Les “Colonnes” de Buren…
Quel déshonneur que de voir l’actuel ministre de la Culture “inaugurer” en janvier 2010, cet ensemble contesté et contestable, commandé en 1985 par Jack Lang, ancien ministre de la Culture !
Cet ensemble monstrueux occupe désormais les 3.000 m² de la cour du Palais Royal, petit chef-d’oeuvre d’architecture et haut lieu historique situé dans le premier arrondissement de Paris au nord du palais du Louvre. Il a été construit à la demande du cardinal de Richelieu par l’architecte Jacques Lemercier à partir de 1622.
A sa mort, le cardinal légua le palais à Louis XIII.
Il fut ensuite la propriété de la régente, Anne d’Autriche et Le jeune Louis XIV ainsi que le cardinal Mazarin quittèrent le Louvre pour habiter ce palais qui prit alors le nom de Palais Royal. En 1692, le régent, Philippe II d’Orléans en hérita à son tour.
A la veille de la Révolution française, le palais appartenait à Philippe IV d’Orléans, futur Philippe-Egalité qui le fit reconstruire suite à un incendie survenu en 1773.
Il en fit alors un haut lieu parisien et y installa des boutiques, des théâtres et des cafés ainsi qu’un jardin.
Le palais abrite aujourd’hui le Conseil d’Etat et sa cour est encadrée par le ministère de la Culture et la Comédie Française.

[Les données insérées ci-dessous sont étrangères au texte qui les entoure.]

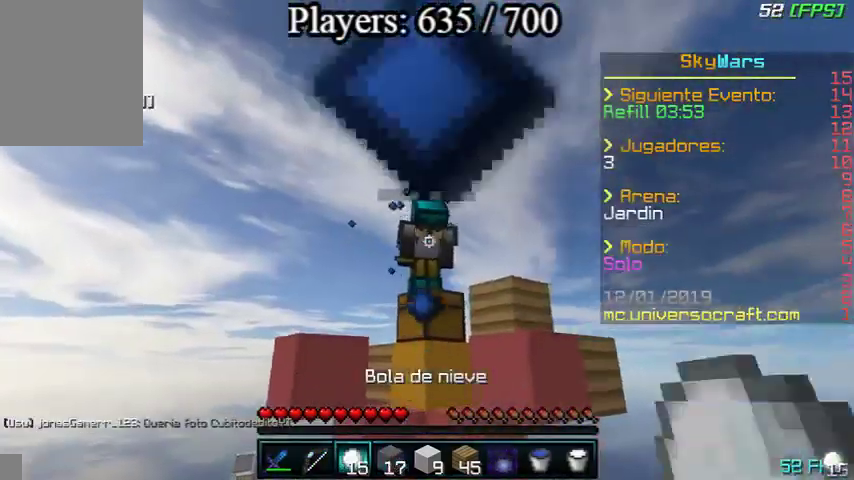
{"keys": [], "mouse": [], "events": [[33, "mouse_right", "down"], [100, "mouse_right", "up"], [100, "s", "up"], [133, "w", "down"], [167, "mouse_right", "down"], [233, "mouse_right", "up"], [233, "w", "up"], [267, "mouse_right", "down"], [367, "mouse_right", "up"], [433, "mouse_right", "down"], [467, "mouse_right", "up"]]}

Mais quelle idée saugrenue que de remplir les 3.000 m² de la cour par un maillage de 260 colonnes de marbre (enfin, il paraît que ce serait du marbre, mais, pour ma part, je n’y crois guère tellement ce marbre-là… ressemble à du béton) blanc zébré de noir, de tailles différentes !
Quelque soit l’angle sous lequel on regarde cette cour, on se demande ce que viennent bien faire là ces rondelles ou ces tubes blancs rayés noirs qui dénaturent complètement l’harmonie de la façade intérieure du palais…, mais qui semblent faire la joie des jeunes…, ce qui ne devait certainement pas être le but recherché s’agissant d’un ensemble dont on voudrait nous faire croire qu’il est “sculptural” !.
Car celui à qui cela fut commandé, Daniel Buren, s’est auto-proclamé “artiste peintre et sculpteur”.
D’où vient ce Buren ?
Ses biographes demeurent assez flous quant à ses débuts se contentant de dire de lui : “Sorti de l’Ecole des Métiers d’Art, il aborde de nombreuses techniques telles que le film, la vidéo et le son”, ajoutant car il faut bien ensuite justifier le résultat : “Il oriente, dès les années 1960, son travail vers une économie des moyens artistiques” (sic).
Si l’école des Métiers d’Art est aujourd’hui “École Nationale Supérieure” ce n’était pas le cas dans les années cinquante quand la vénérable institution de la rue Olivier de Serres formait des jeunes gens à des métiers en rapport avec l’art mais plutôt dans un domaine artisanal.
Moins réputés que Boulle ou Estienne, les Métiers d’Art formaient des relieurs, des céramistes, des mosaïstes, des peintres verriers, mais pas des artistes peintres ou des sculpteurs qui sortaient, eux, de l’Ecole Nationale Supérieure de Beaux-Arts, les architectes-décorateurs étant formés aux Arts-Déco de la rue d’Ulm.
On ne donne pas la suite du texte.